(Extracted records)

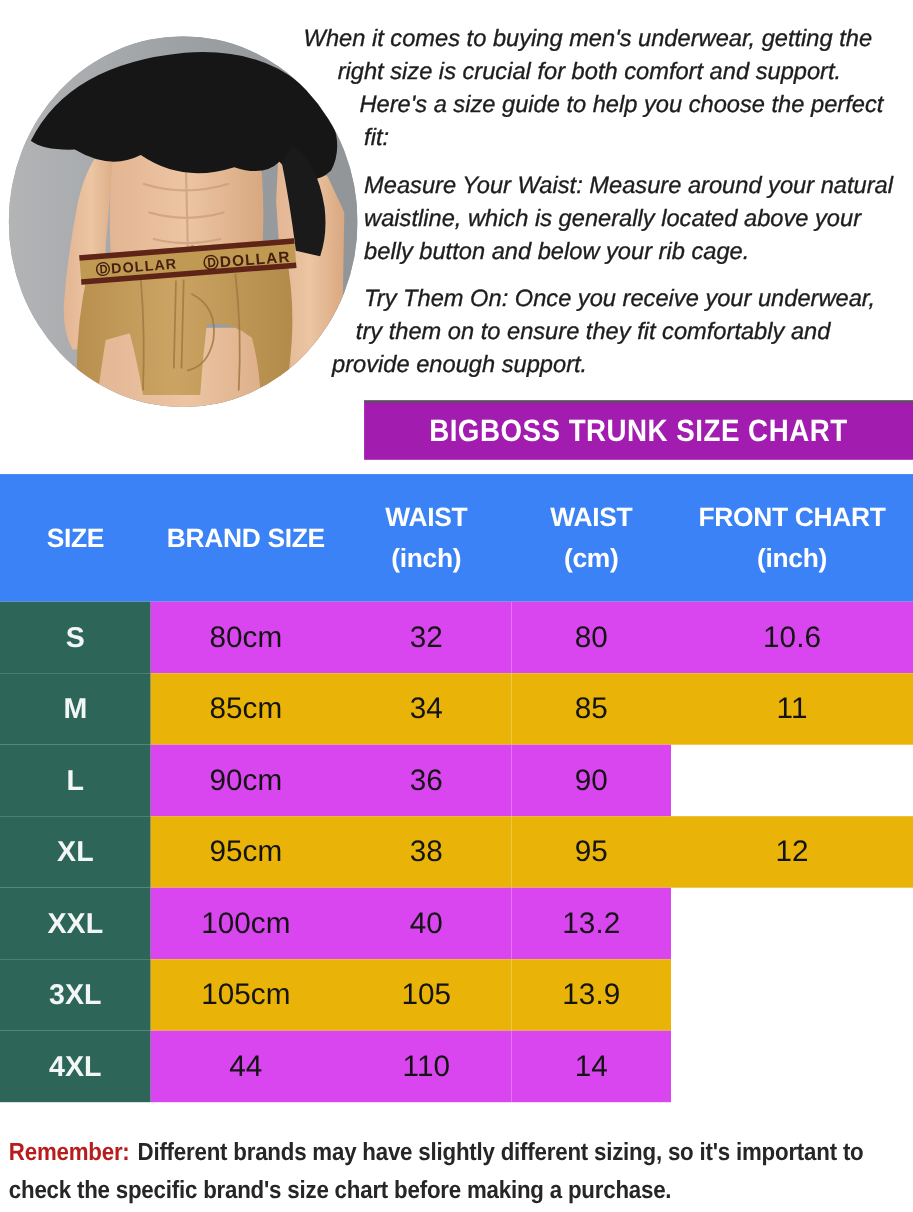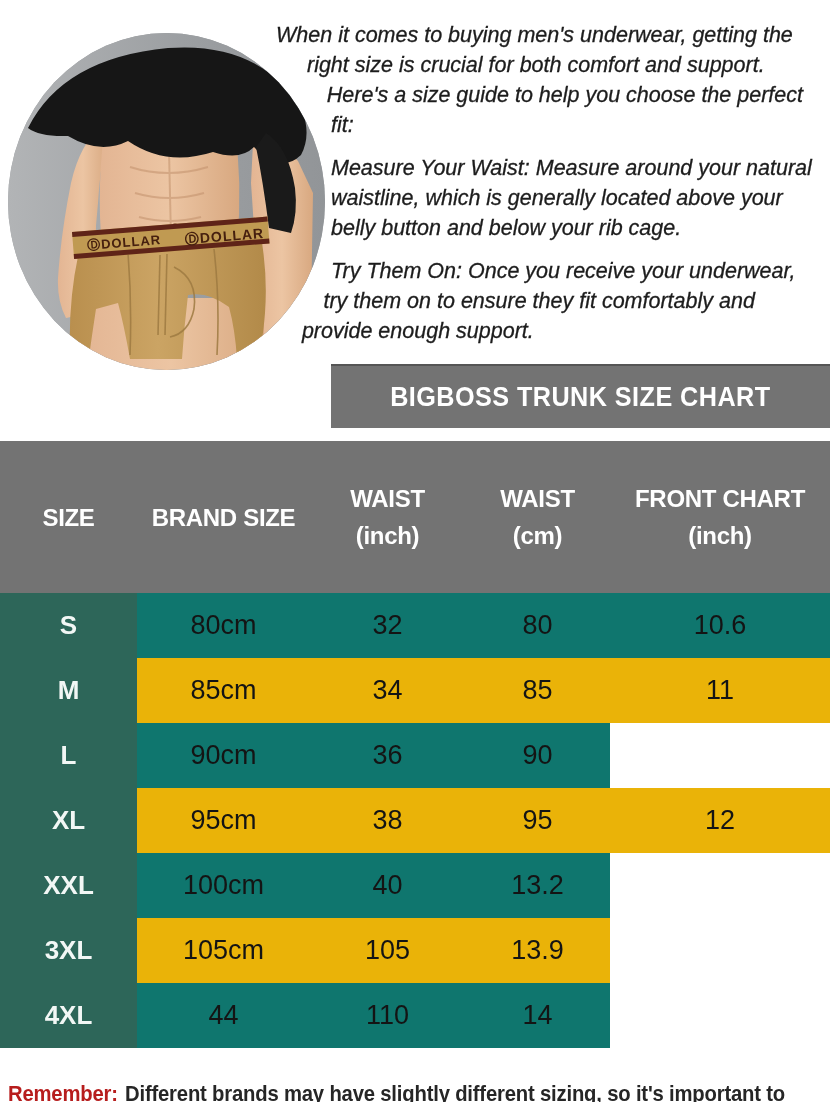--- a/index.html
+++ b/index.html
@@ -26,7 +26,7 @@
 
   
   .banner {
-    box-sizing:border-box; height:64px; background:#737373;
+    box-sizing:border-box; height:54px; background:#a21caf;
     border-top:2px solid #555555;
     display:flex; align-items:center; justify-content:center;
   }

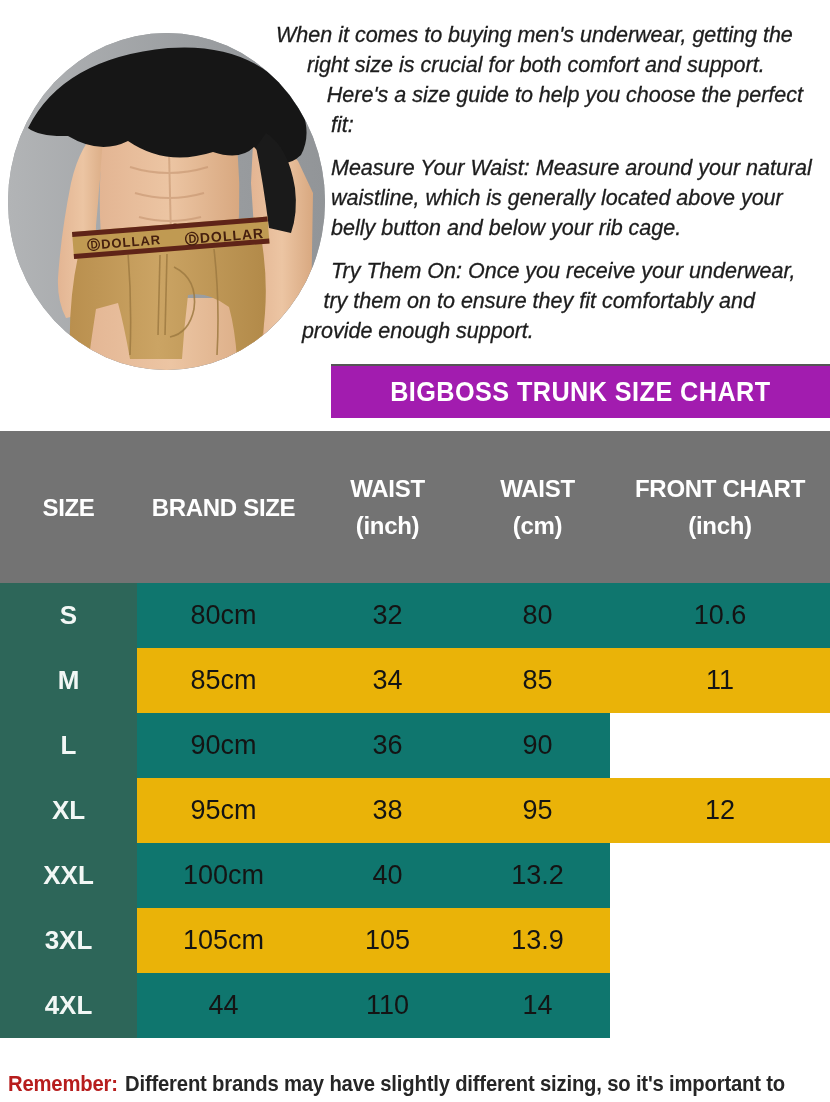--- a/index.html
+++ b/index.html
@@ -39,7 +39,7 @@
   .size-table { margin-top:13px; width:830px; }
   .thead {
     display:grid; grid-template-columns:137px 173px 155px 145px 220px;
-    height:152px; background:#737373;
+    height:116px; background:#3b82f6;
   }
   .th {
     display:flex; flex-direction:column; align-items:center; justify-content:center;

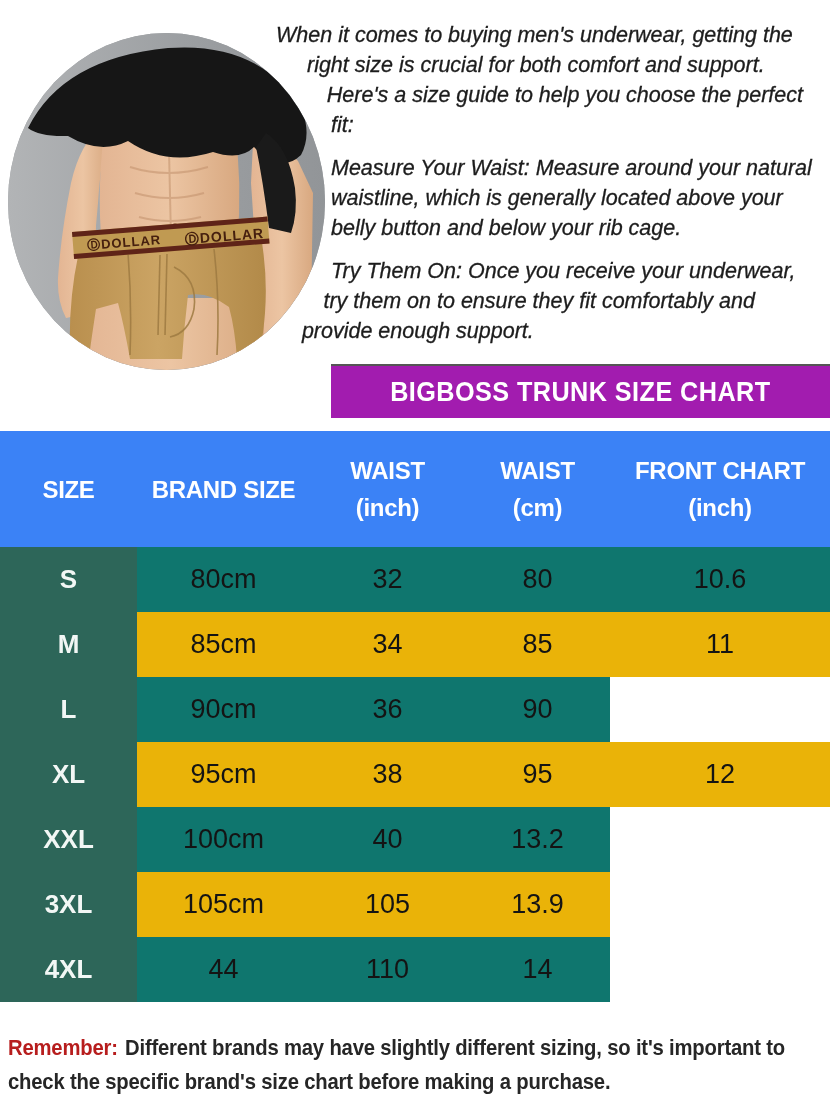--- a/index.html
+++ b/index.html
@@ -53,7 +53,7 @@
   }
   .td {
     display:flex; align-items:center; justify-content:center;
-    font-size:27px; color:#141414; background:#0f766e;
+    font-size:27px; color:#141414; background:#d946ef;
   }
   .tr.alt .td { background:#eab308; }
   .size-table .td.size-cell {

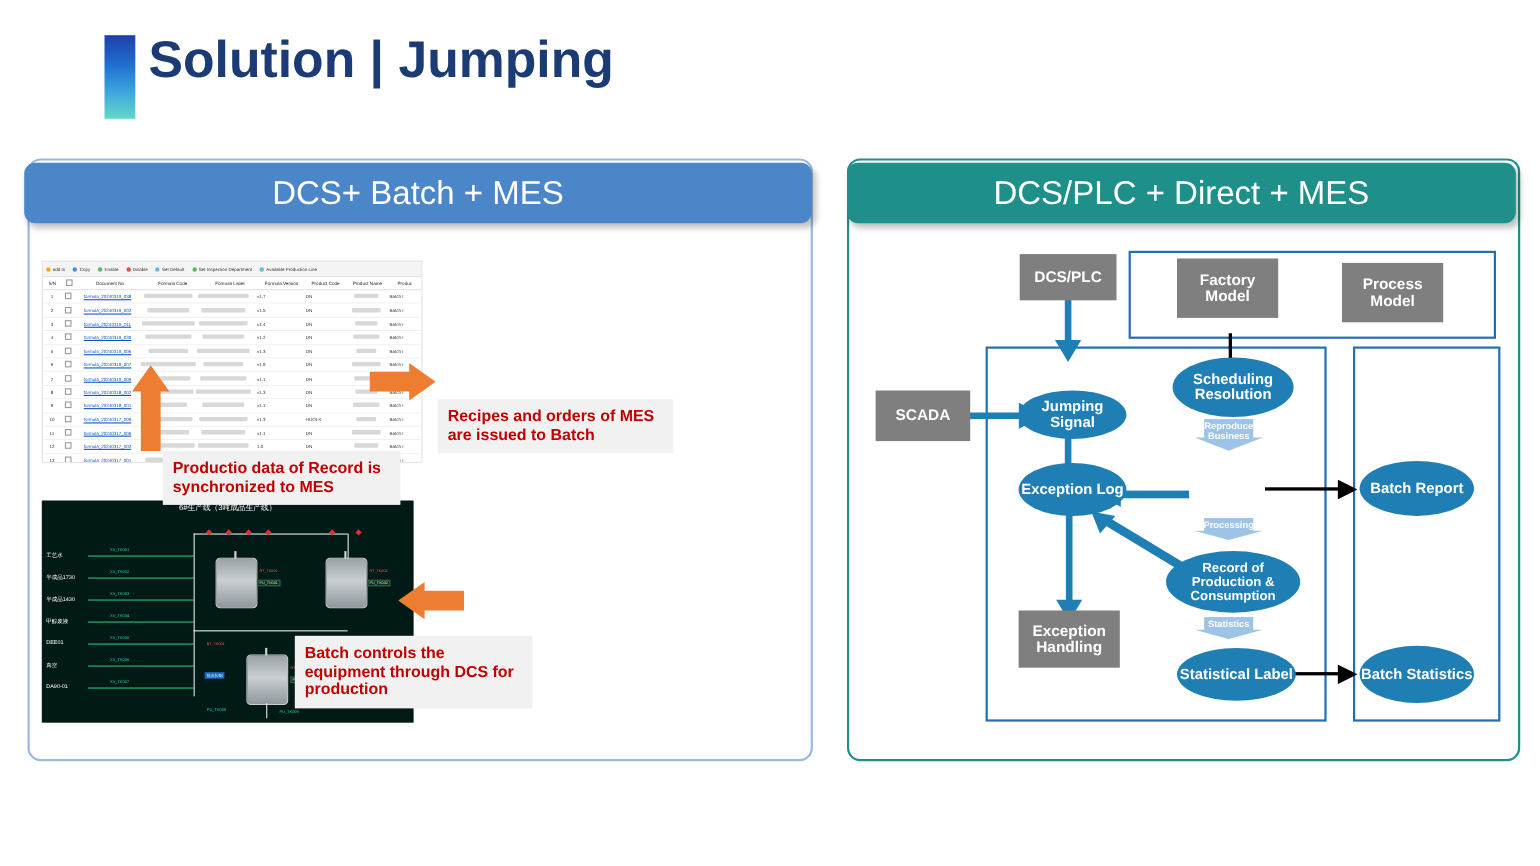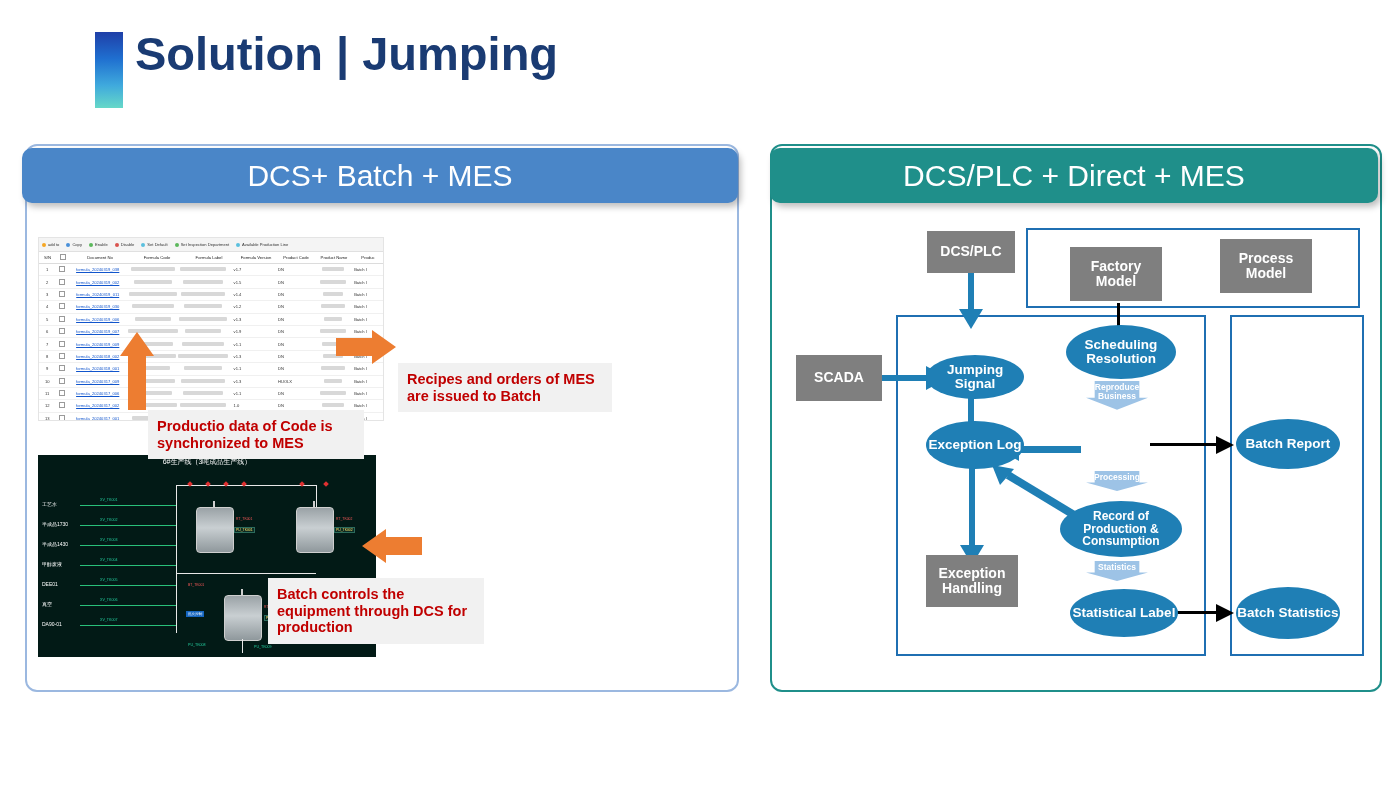--- a/index.html
+++ b/index.html
@@ -407,7 +407,7 @@
 
   <div class="box-gray" style="left:157px;top:28px;width:88px;height:42px;">DCS/PLC</div>
   <div class="box-gray" style="left:26px;top:152px;width:86px;height:46px;">SCADA</div>
-  <div class="box-gray" style="left:300px;top:44px;width:92px;height:54px;">Factory Model</div>
+  <div class="box-gray" style="left:300px;top:32px;width:92px;height:54px;">Factory Model</div>
   <div class="box-gray" style="left:450px;top:36px;width:92px;height:54px;">Process Model</div>
   <div class="box-gray" style="left:156px;top:352px;width:92px;height:52px;">Exception Handling</div>
 

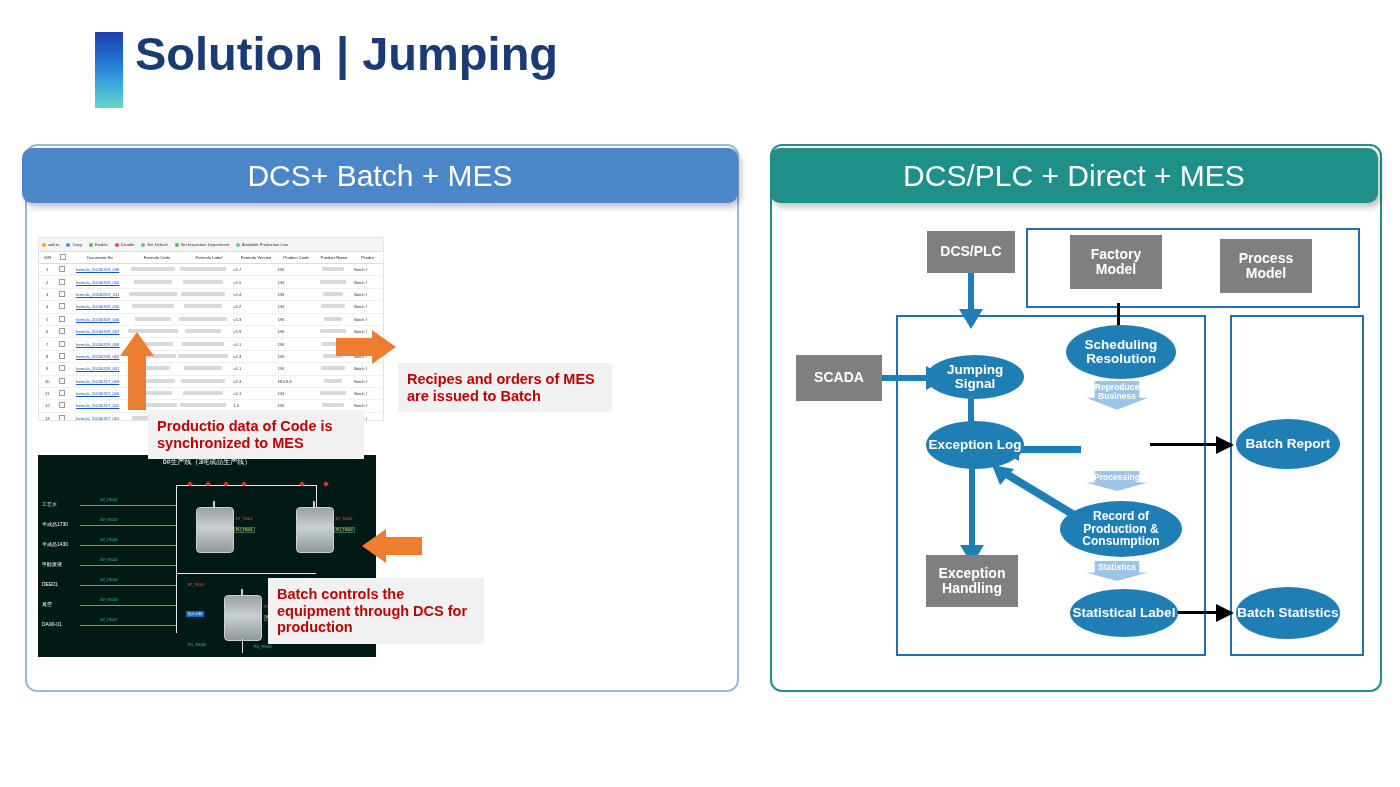--- a/index.html
+++ b/index.html
@@ -352,7 +352,7 @@
 </svg>
 
 <div class="callout" id="callout-1">Recipes and orders of MES are issued to Batch</div>
-<div class="callout" id="callout-2">Productio data of Code is synchronized to MES</div>
+<div class="callout" id="callout-2">Productio data of Record is synchronized to MES</div>
 <div class="callout" id="callout-3">Batch controls the equipment through DCS for production</div>
 
 <div class="panel" id="panel-right"></div>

TASK GOAL: Each record above goes into the copy word for word; the pictures do not.

RESPONSE TO THE EXERCISE:
--- a/index.html
+++ b/index.html
@@ -26,7 +26,7 @@
 
   
   .banner {
-    box-sizing:border-box; height:64px; background:#737373;
+    box-sizing:border-box; height:54px; background:#a21caf;
     border-top:2px solid #555555;
     display:flex; align-items:center; justify-content:center;
   }

--- a/index.html
+++ b/index.html
@@ -39,7 +39,7 @@
   .size-table { margin-top:13px; width:830px; }
   .thead {
     display:grid; grid-template-columns:137px 173px 155px 145px 220px;
-    height:152px; background:#737373;
+    height:116px; background:#3b82f6;
   }
   .th {
     display:flex; flex-direction:column; align-items:center; justify-content:center;

--- a/index.html
+++ b/index.html
@@ -53,7 +53,7 @@
   }
   .td {
     display:flex; align-items:center; justify-content:center;
-    font-size:27px; color:#141414; background:#0f766e;
+    font-size:27px; color:#141414; background:#d946ef;
   }
   .tr.alt .td { background:#eab308; }
   .size-table .td.size-cell {

--- a/index.html
+++ b/index.html
@@ -407,7 +407,7 @@
 
   <div class="box-gray" style="left:157px;top:28px;width:88px;height:42px;">DCS/PLC</div>
   <div class="box-gray" style="left:26px;top:152px;width:86px;height:46px;">SCADA</div>
-  <div class="box-gray" style="left:300px;top:44px;width:92px;height:54px;">Factory Model</div>
+  <div class="box-gray" style="left:300px;top:32px;width:92px;height:54px;">Factory Model</div>
   <div class="box-gray" style="left:450px;top:36px;width:92px;height:54px;">Process Model</div>
   <div class="box-gray" style="left:156px;top:352px;width:92px;height:52px;">Exception Handling</div>
 

--- a/index.html
+++ b/index.html
@@ -352,7 +352,7 @@
 </svg>
 
 <div class="callout" id="callout-1">Recipes and orders of MES are issued to Batch</div>
-<div class="callout" id="callout-2">Productio data of Code is synchronized to MES</div>
+<div class="callout" id="callout-2">Productio data of Record is synchronized to MES</div>
 <div class="callout" id="callout-3">Batch controls the equipment through DCS for production</div>
 
 <div class="panel" id="panel-right"></div>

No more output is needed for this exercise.